President Bush senior had called upon the Iraqis to rise up against Saddam Hussein. Several times, including in clandestine broadcasts beamed into Iraq. Apparently, being from a genteel social class in which the servants are always polite, he expected the Iraqi public to understand that he was speaking to their betters among the Iraqi officer corps, not to the plebeians. When the Iraqi officer corps left a defeated Saddam in power, he was shocked. When it was the street rabble and middle classes of the Shiites and Kurds who responded to his call, he was shocked even more.

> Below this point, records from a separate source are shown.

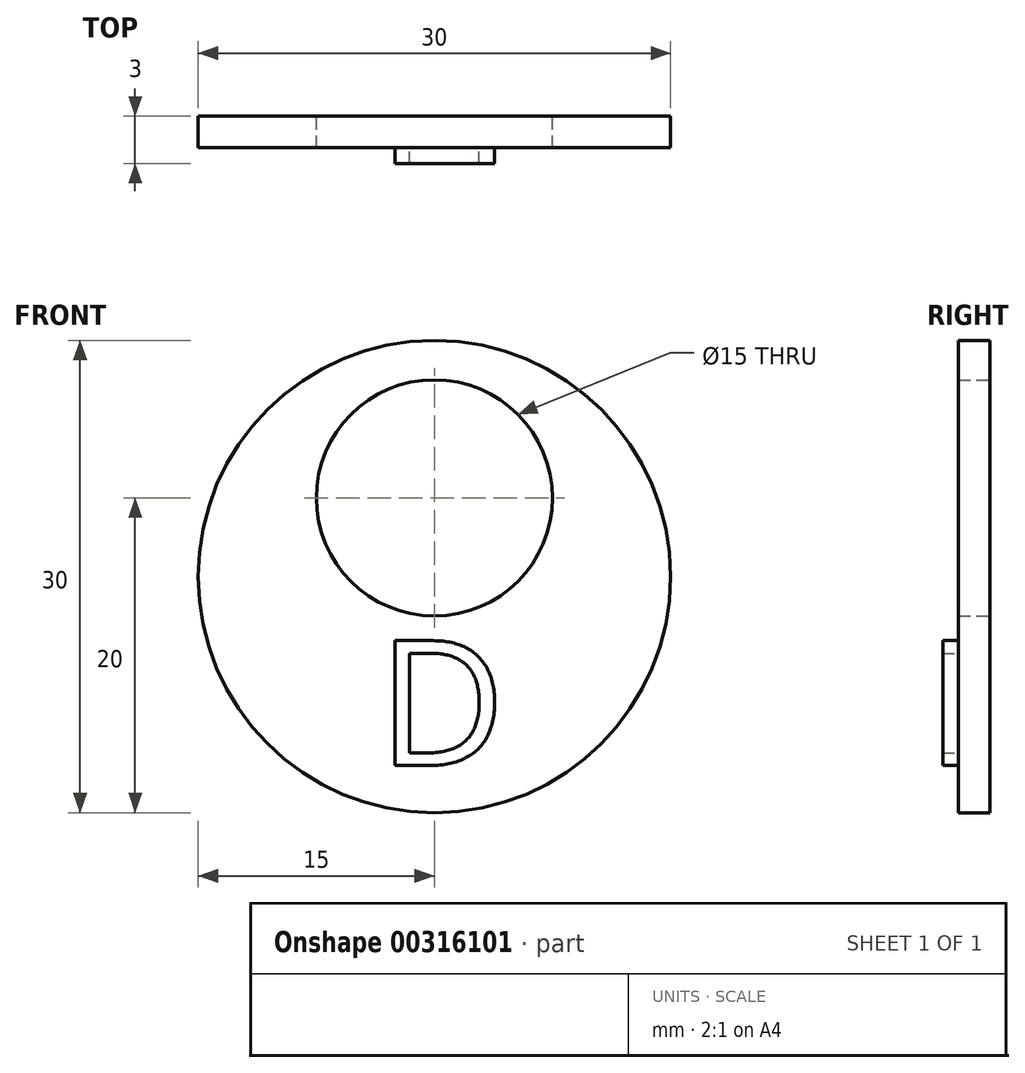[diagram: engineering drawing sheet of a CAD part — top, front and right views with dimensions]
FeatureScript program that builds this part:
annotation { "Feature Type Name" : "Feature", "Feature Type Description" : "" }
export const myFeature = defineFeature(function(context is Context, id is Id, definition is map)
    precondition{}
    {
        {
            var Q0;
            Q0=qCreatedBy(makeId("Front.planeOp"),FACE);
            var sketch = newSketch(context, id + "F0", { "sketchPlane" : qUnion([Q0])});
            skCircle(sketch, "E0", {"center": v(0, 0) * mm, "radius": 15 * mm});
            skPoint(sketch, "E1", {"position": v(0, 5) * mm});
            skCircle(sketch, "E2", {"center": v(0, 5) * mm, "radius": 7.5 * mm});
            skSolve(sketch);
        }
        {
            var Q0;
            Q0=makeQuery(id+"F0.imprint","IMPRINT",FACE,{"disambiguationData":[TD([[makeQuery(id+"F0.imprint","IMPRINT",EDGE,{"derivedFrom":sQuery(id+"F0.wireOp",EDGE,"E0")}),1.0]])]});
            extrude(context, id + "F1", {"entities" : qUnion([Q0]), "depth" : 2 * mm});
        }
        {
            var Q0;
            Q0=makeQuery(id+"F1.opExtrude","CAP_FACE",FACE,{"disambiguationData":[OSD([sQuery(id+"F0.wireOp",EDGE,"E0"),sQuery(id+"F0.wireOp",EDGE,"E2")])],"isStart":false});
            var sketch = newSketch(context, id + "F2", { "sketchPlane" : qUnion([Q0])});
            skText(sketch, "E3", { "text": "D", "fontName": "OpenSans-Regular.ttf"});
            const initialGuessF2  = {"E3": [-0.0036, -0.012, 1, 0, 0.008]};
            skSetInitialGuess(sketch, initialGuessF2);
            skSolve(sketch);
        }
        {
            var Q0;
            Q0 = qSketchRegion(id + "F2", true);
            extrude(context, id + "F3", {"entities" : qUnion([Q0]), "operationType" : NewBodyOperationType.ADD, "depth" : 1 * mm});
        }
    });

A Shiite-Kurdish rebellion that overthrew the Baathists would have been completely unacceptable to US close allies like Turkey and Saudi Arabia. It therefore had to be allowed to fail. Tens of thousands of Shiites were mercilessly mown down in Najaf, Karbala and Basra as the US military watched and declined to do *anything*. Had the Kurdish population not panicked at the vicious Baathist riposte, and fled to the mountains where they threatened to starve to death on the Bush doorstep in the hundreds of thousands, so to speak, Bush senior had not been inclined to intervene in any way.
The US screwed the Iraqi dissidents over. Maybe you could make some argument to justify what was done. You couldn’t argue that it was not deliberate, or that it was not a betrayal or that it was noble.